Free, publicly available
·         A recent release of health data by the US Centers for Medicare and Medicaid Services made a large splash in the mainstream media.  That data does not give patient level records, but it does represent very granular information about providers.  The data is split into three groups: Physician and Other Supplier, Inpatient, Outpatient.
·         The PhysioNet challenge is an annual competition focused on computer analysis in the field of cardiology.  It has been running since 2000, and a few of the competitions have involved electronic medical records.
·         The Heritage Provider Network released some insurance claims data as part of a competition to predict which patients will be admitted to the hospital within the next year.  Claims data is what the hospitals report to insurance companies and is utilized almost exclusively for billing.  Some studies have suggested that it is inferior in some ways for the purpose of identifying and tracking patient disease.  There are certainly strong financial incentives for hospitals to distort the picture presented in claims data as long as they avoid fraud.

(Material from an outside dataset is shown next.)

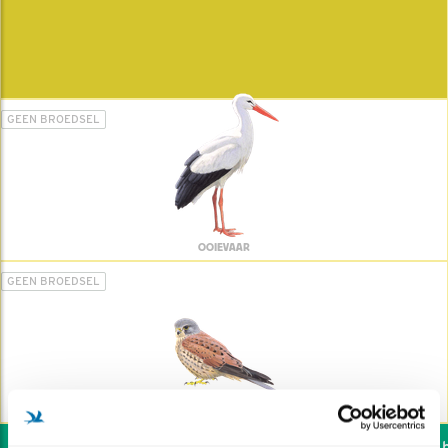
GEEN BROEDSEL
OOIEVAAR
GEEN BROEDSEL
TORENVALK
Wil jij ook de vogels he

·         The Pooled Resource Open-Access ALS Clinical Trials (PRO-ACT) database is a collection of data from studies of Amyotrophic lateral sclerosis.  Generally, clinical trials data is more extensive, more complete and more accurate than typical electronic medical records data.  However, there is a lot of oversight of patients who are on trials, and patients have to volunteer to join the trial.  This means that there are differences in the likelihood that patients on trials will stop taking their drugs as well as more general demographic differences between patients on trials and the general patient population.
·         The Agency for Healthcare Research and Quality (AHRQ) has made available a number of data sources associated with its Healthcare Cost and Utilization Project.  These data sources include  limited information about a large collection of hospital discharges.

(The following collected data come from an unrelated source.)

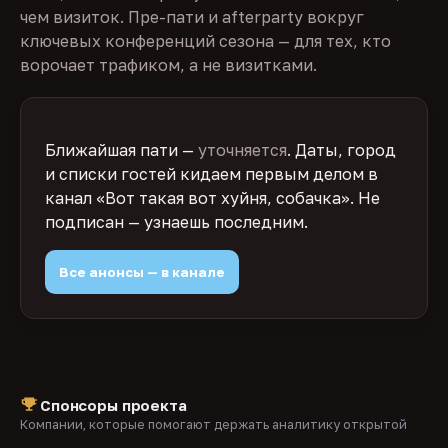
чем визиток. Пре-пати и afterparty вокруг
ключевых конференций сезона — для тех, кто
ворочает трафиком, а не визитками.
Ближайшая пати —
уточняется
. Даты, город
и списки гостей кидаем первым делом в
канал «Вот такая вот хуйня, собачка». Не
подписан — узнаешь последним.
Все анонсы — в канале
Спонсоры проекта
Компании, которые помогают держать аналитику открытой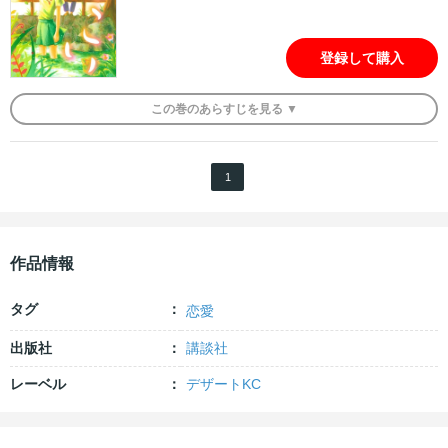
登録して購入
この
巻
のあらすじを
見る ▼
1
作品情報
タグ
恋愛
出版社
講談社
レーベル
デザートKC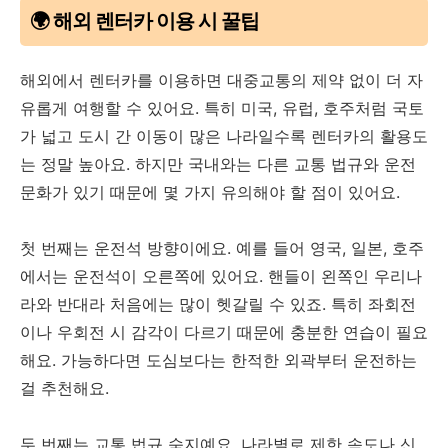
🌍 해외 렌터카 이용 시 꿀팁
해외에서 렌터카를 이용하면 대중교통의 제약 없이 더 자
유롭게 여행할 수 있어요. 특히 미국, 유럽, 호주처럼 국토
가 넓고 도시 간 이동이 많은 나라일수록 렌터카의 활용도
는 정말 높아요. 하지만 국내와는 다른 교통 법규와 운전
문화가 있기 때문에 몇 가지 유의해야 할 점이 있어요.
첫 번째는 운전석 방향이에요. 예를 들어 영국, 일본, 호주
에서는 운전석이 오른쪽에 있어요. 핸들이 왼쪽인 우리나
라와 반대라 처음에는 많이 헷갈릴 수 있죠. 특히 좌회전
이나 우회전 시 감각이 다르기 때문에 충분한 연습이 필요
해요. 가능하다면 도심보다는 한적한 외곽부터 운전하는
걸 추천해요.
두 번째는 교통 법규 숙지예요. 나라별로 제한 속도나 신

·         Every year I2B2 hosts a competition designed around natural language processing of electronic health records.  This year there are two challenges.  One focused on de-identification and another focused on identifying risk factors for heart disease.  You need  to register before the contest begins in order to get access to the data, and you have to agree to the contest rules.

Connections required
·         If you have or can find a research collaborator in Canada, the Canadian Institute for Health Information makes available most of the hospitalization data from Canadian hospitals.

Fees required
·         A plan to share the British national health data broadly has been put on temporary hold.  However, the British National Institute for Health Research does make at least some of the British health system data available under the name Clinical Practice Research Datalink.  I am told that fees for access to this data are around $100K/year, but I could not find pricing information online.
·         I examined the New Zealand National Minimum Dataset in a previous article.  I have since found out that it is available for a fee that is determined based on the hours required to pull the data (priced at around $70/hour).

If I find out about any more, I will post them.